_PROVIDED PASSAGE_
However, these assumptions are far from the truth. I actually grew up in a small town of 900 or so, north of St Joseph, Mo. As a matter of fact, St Joe was the “city” that you had to drive to for damn near everything. Cheese burger? Summer job at Burger King? Wal-Mart? Movie? Hospital? Drive a half-hour to St Joe.

The small town experience has its perks. I had mostly the same classmates K-12, my classes were small, I wrestled varsity despite being 2-20, and I had the opportunity to wander my hometown with friends independently. I think that youthful autonomy is lacking in many of today’s kids. I also think living away from anything close to civilization encourages ambition. The “I wonder what’s out there?” motivation.

But, by and large, growing up in rural Missouri sucked. The people were very religious, prejudiced, and nepotistic. The school was under-resourced and staffed with alumni who were severely unqualified. To say the town was poor was an understatement. To say it was out of time was accurate. To say I have an irrational resentment of my hometown is also accurate.

The population is down to around 800-850 now and I haven’t been back in 5-7 years. I didn’t attend my reunion and have stayed in touch with very few of my Trump-supporting classmates. Even though it was released before my existence, Paul and Art nail the feeling of escaping small town USA with “My Little Town.”

(Stored data entries)

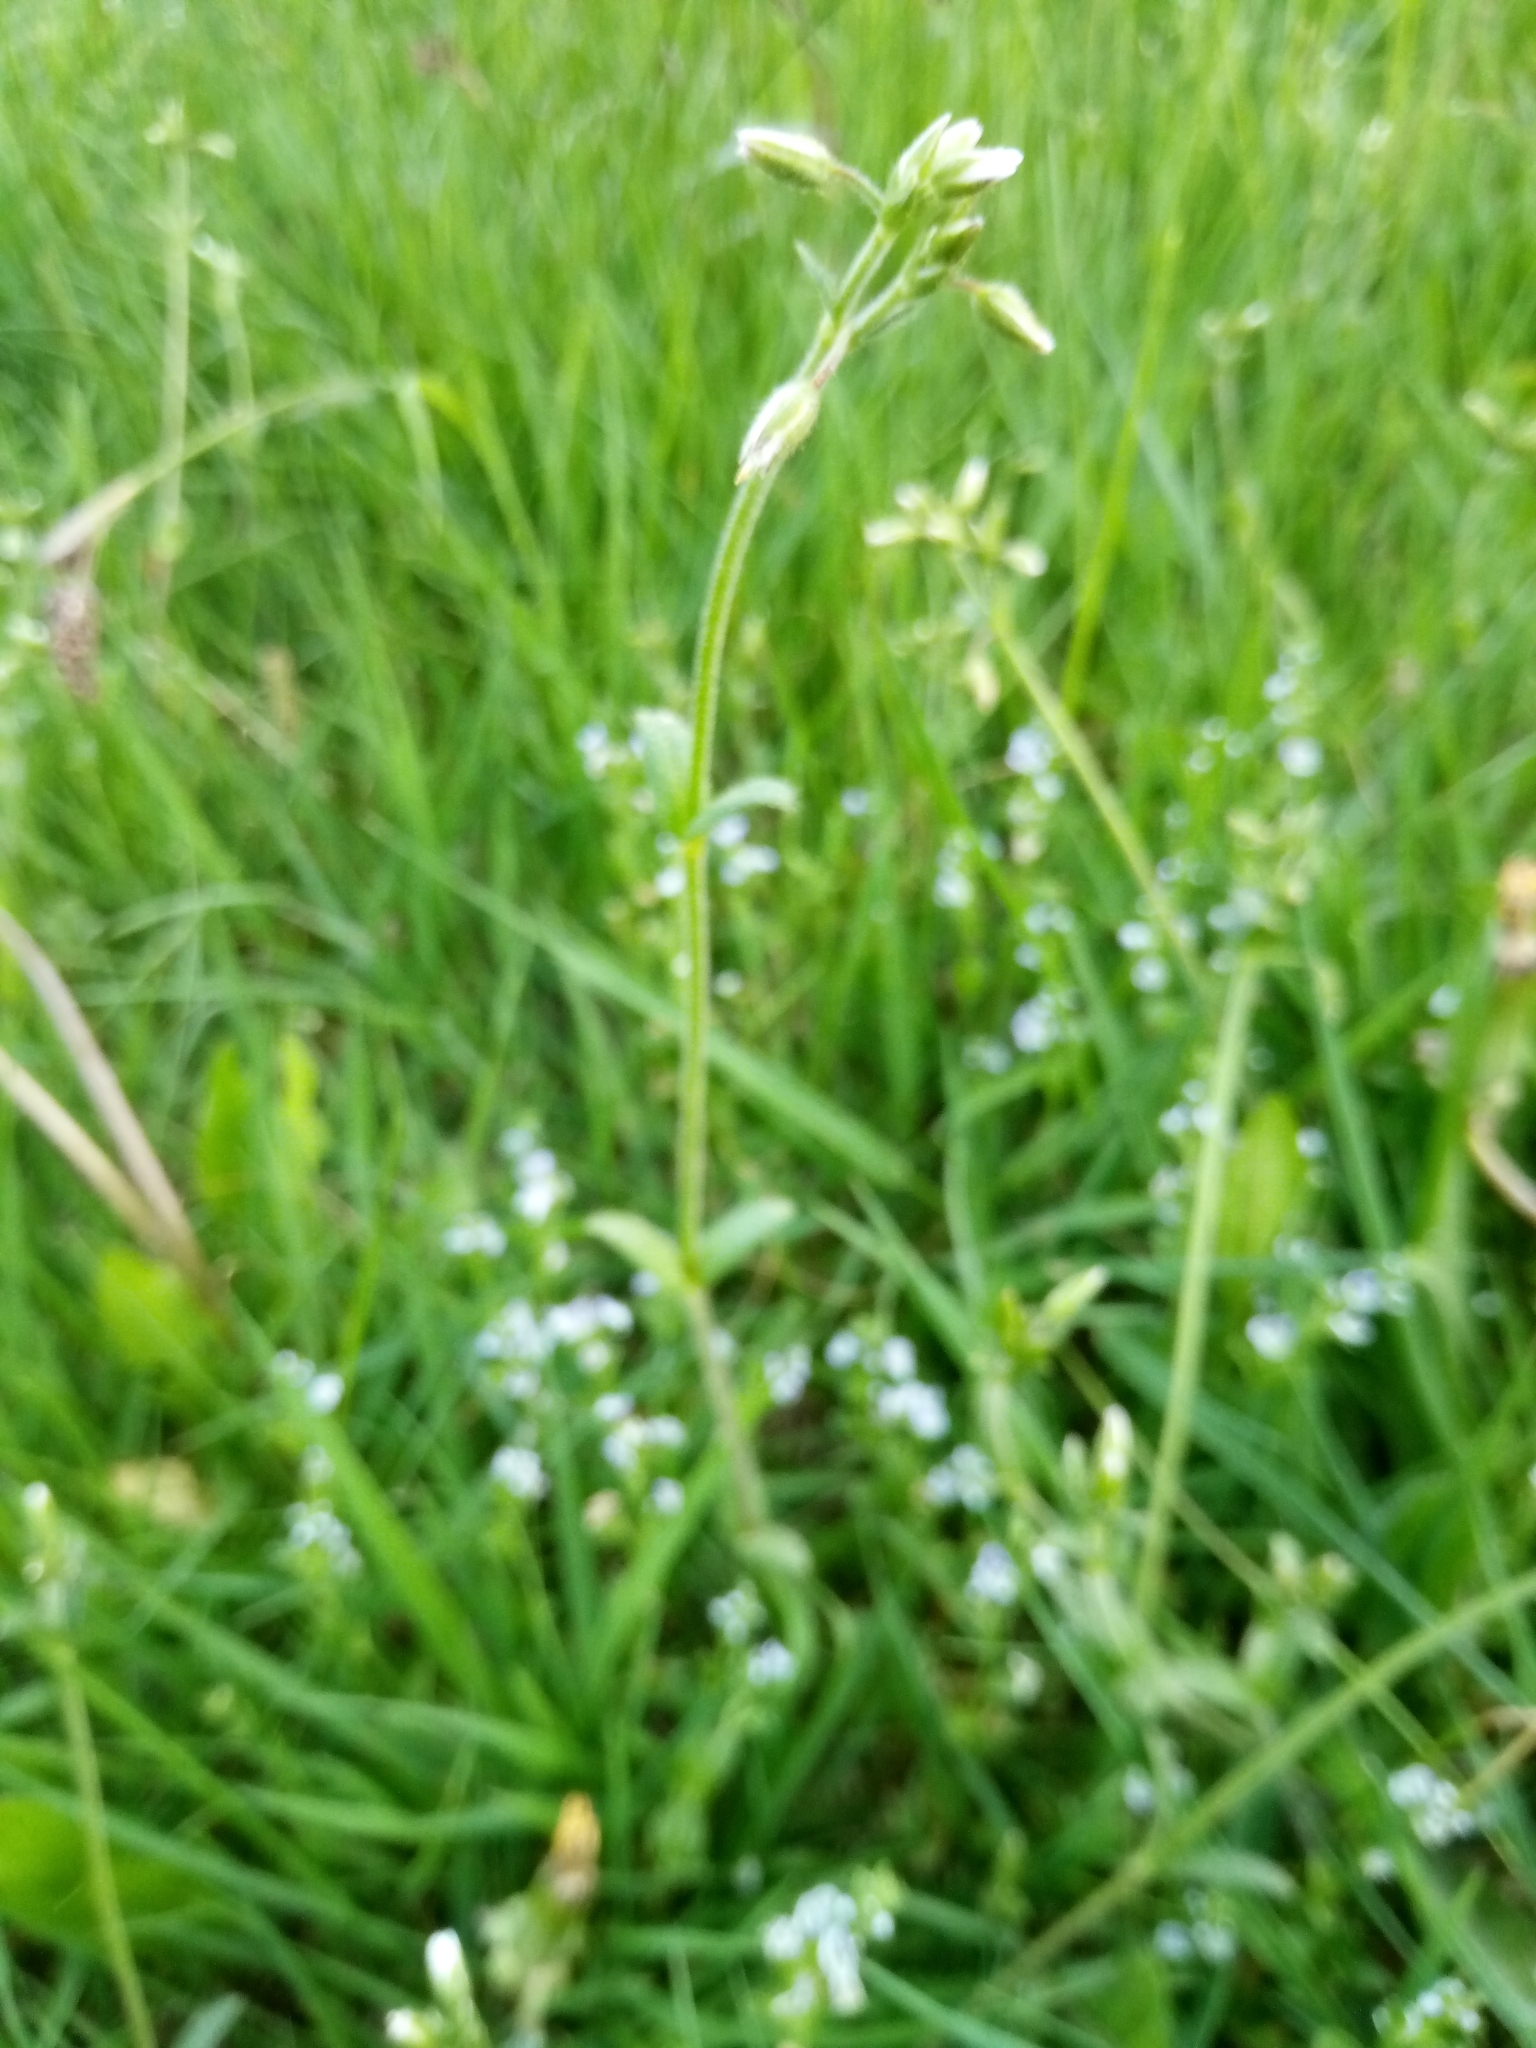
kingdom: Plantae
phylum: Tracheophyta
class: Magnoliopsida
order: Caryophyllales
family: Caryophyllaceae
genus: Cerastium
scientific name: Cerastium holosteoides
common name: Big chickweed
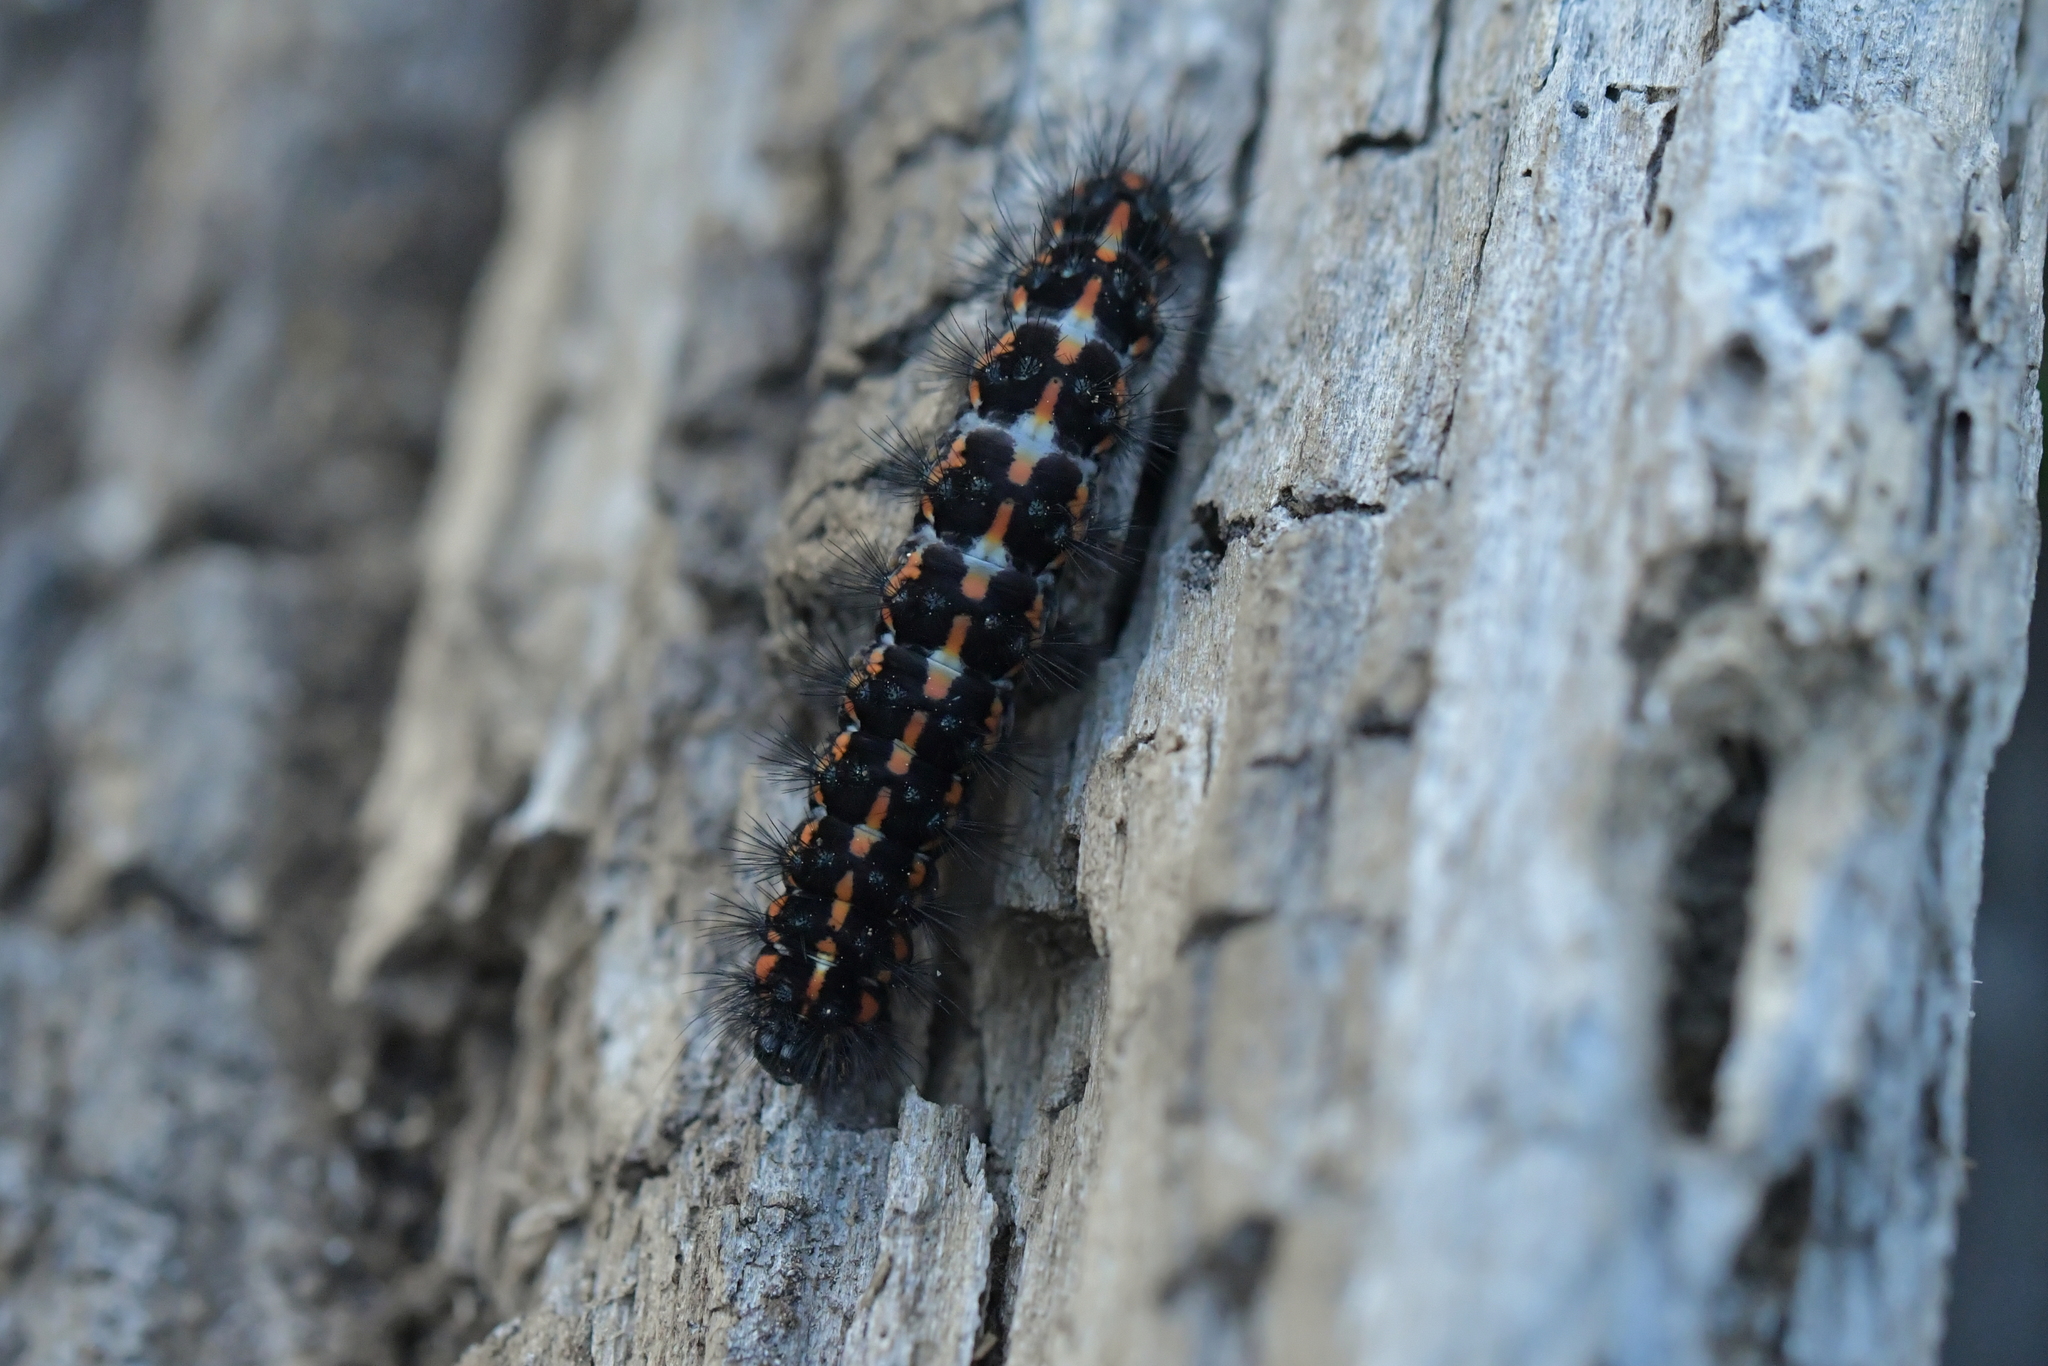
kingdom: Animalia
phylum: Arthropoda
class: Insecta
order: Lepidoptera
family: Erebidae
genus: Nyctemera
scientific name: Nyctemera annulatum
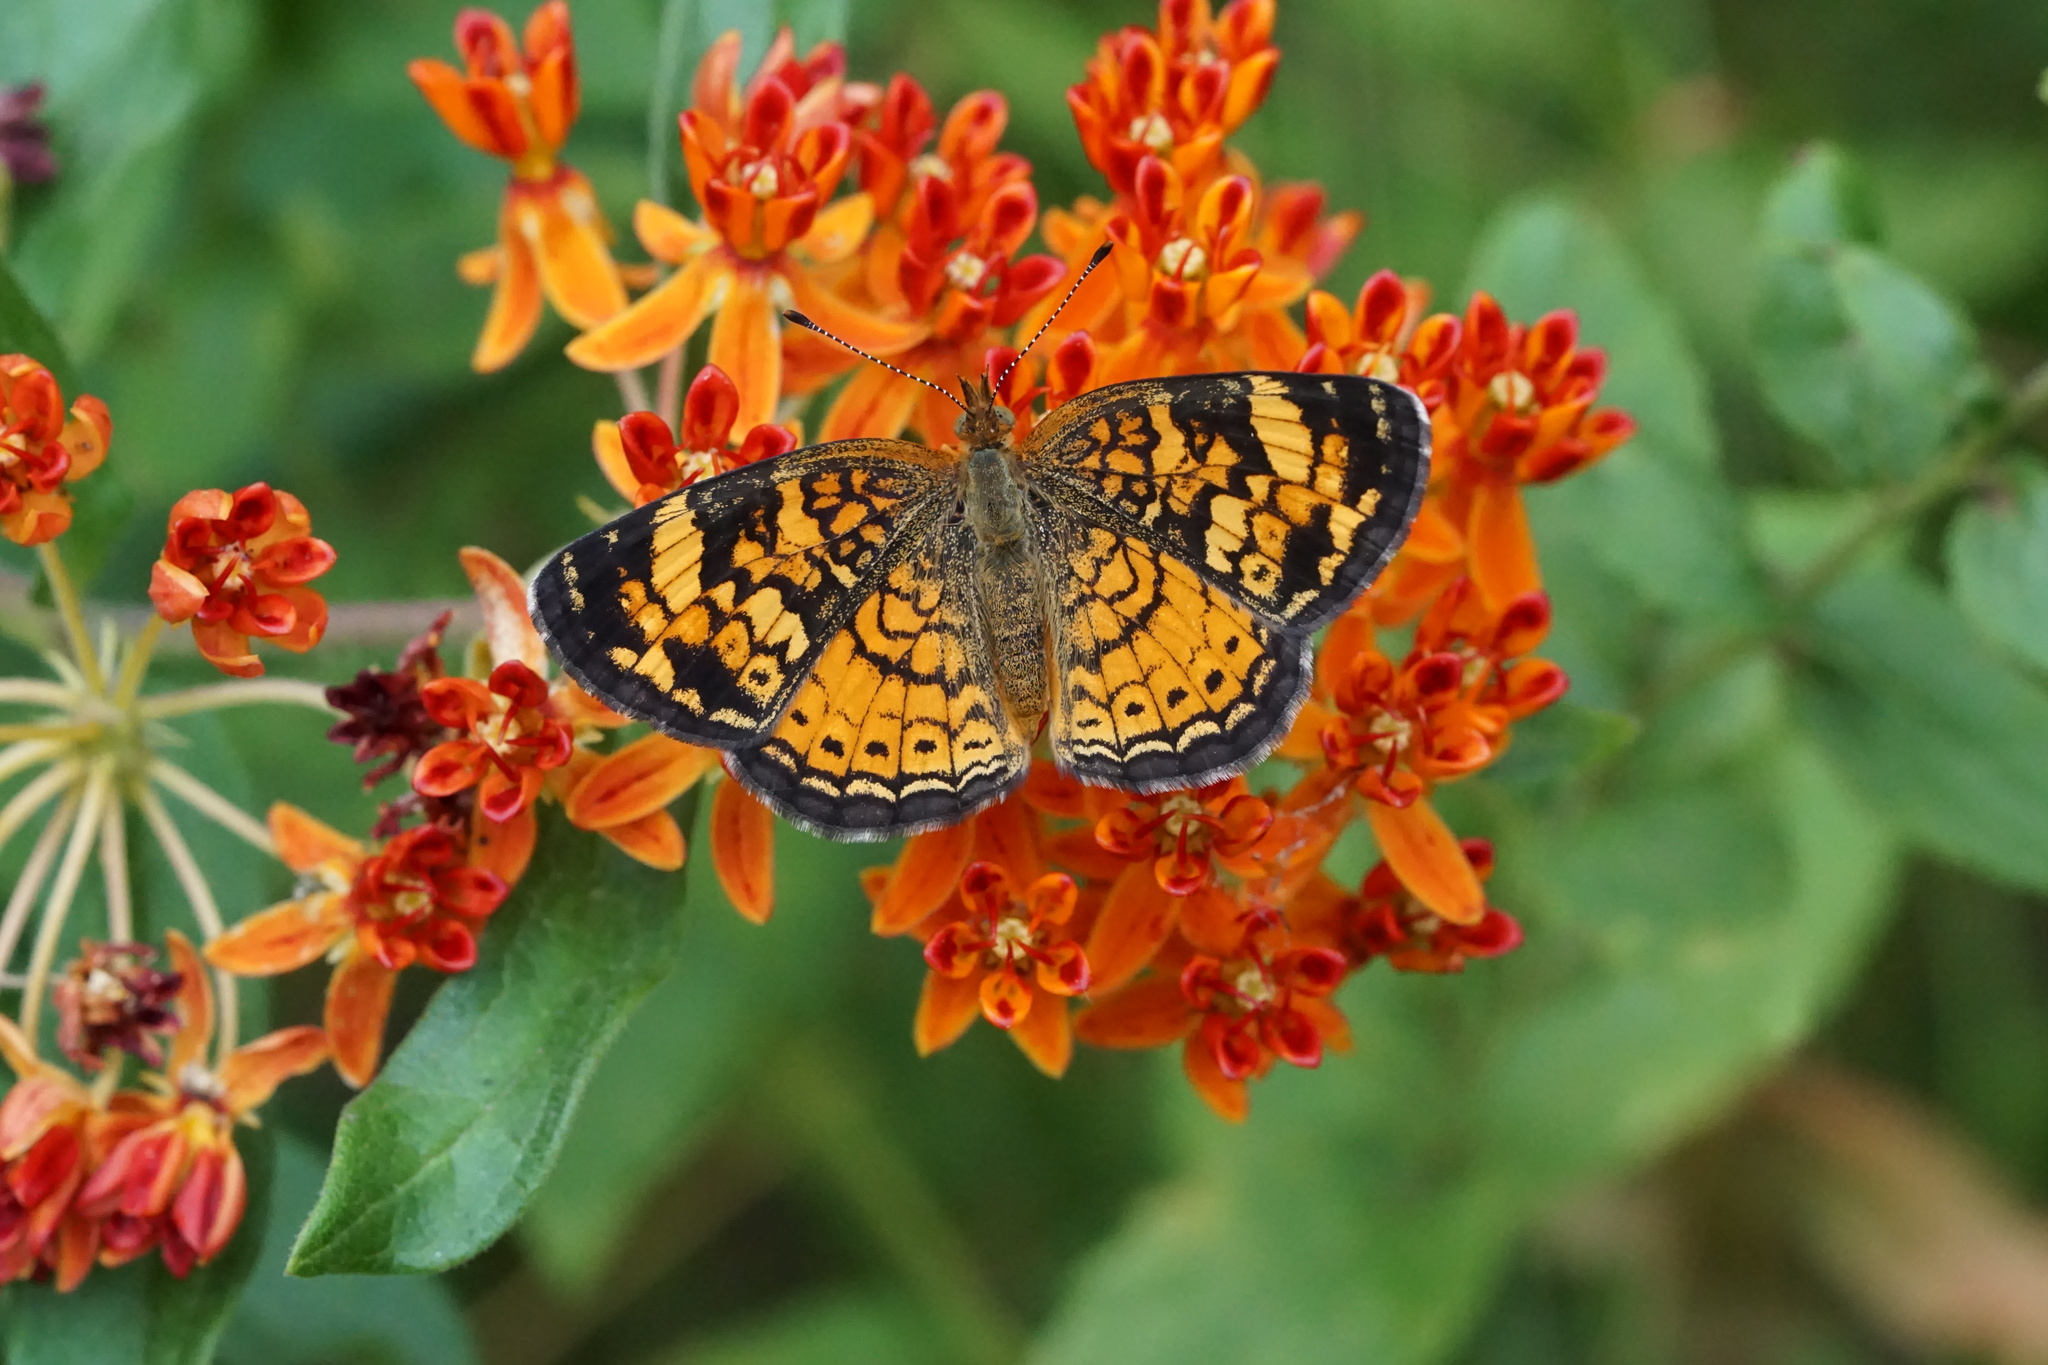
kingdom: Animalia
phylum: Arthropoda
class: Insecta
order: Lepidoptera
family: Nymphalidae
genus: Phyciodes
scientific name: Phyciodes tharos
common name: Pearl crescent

_WORK INSTRUCTIONS_
Copy out the full account of growing up in a small Missouri town word for word, leaving nothing out and changing nothing.

_SOLUTION FOR THIS PROBLEM_
However, these assumptions are far from the truth. I actually grew up in a small town of 900 or so, north of St Joseph, Mo. As a matter of fact, St Joe was the “city” that you had to drive to for damn near everything. Cheese burger? Summer job at Burger King? Wal-Mart? Movie? Hospital? Drive a half-hour to St Joe.

The small town experience has its perks. I had mostly the same classmates K-12, my classes were small, I wrestled varsity despite being 2-20, and I had the opportunity to wander my hometown with friends independently. I think that youthful autonomy is lacking in many of today’s kids. I also think living away from anything close to civilization encourages ambition. The “I wonder what’s out there?” motivation.

But, by and large, growing up in rural Missouri sucked. The people were very religious, prejudiced, and nepotistic. The school was under-resourced and staffed with alumni who were severely unqualified. To say the town was poor was an understatement. To say it was out of time was accurate. To say I have an irrational resentment of my hometown is also accurate.

The population is down to around 800-850 now and I haven’t been back in 5-7 years. I didn’t attend my reunion and have stayed in touch with very few of my Trump-supporting classmates. Even though it was released before my existence, Paul and Art nail the feeling of escaping small town USA with “My Little Town.”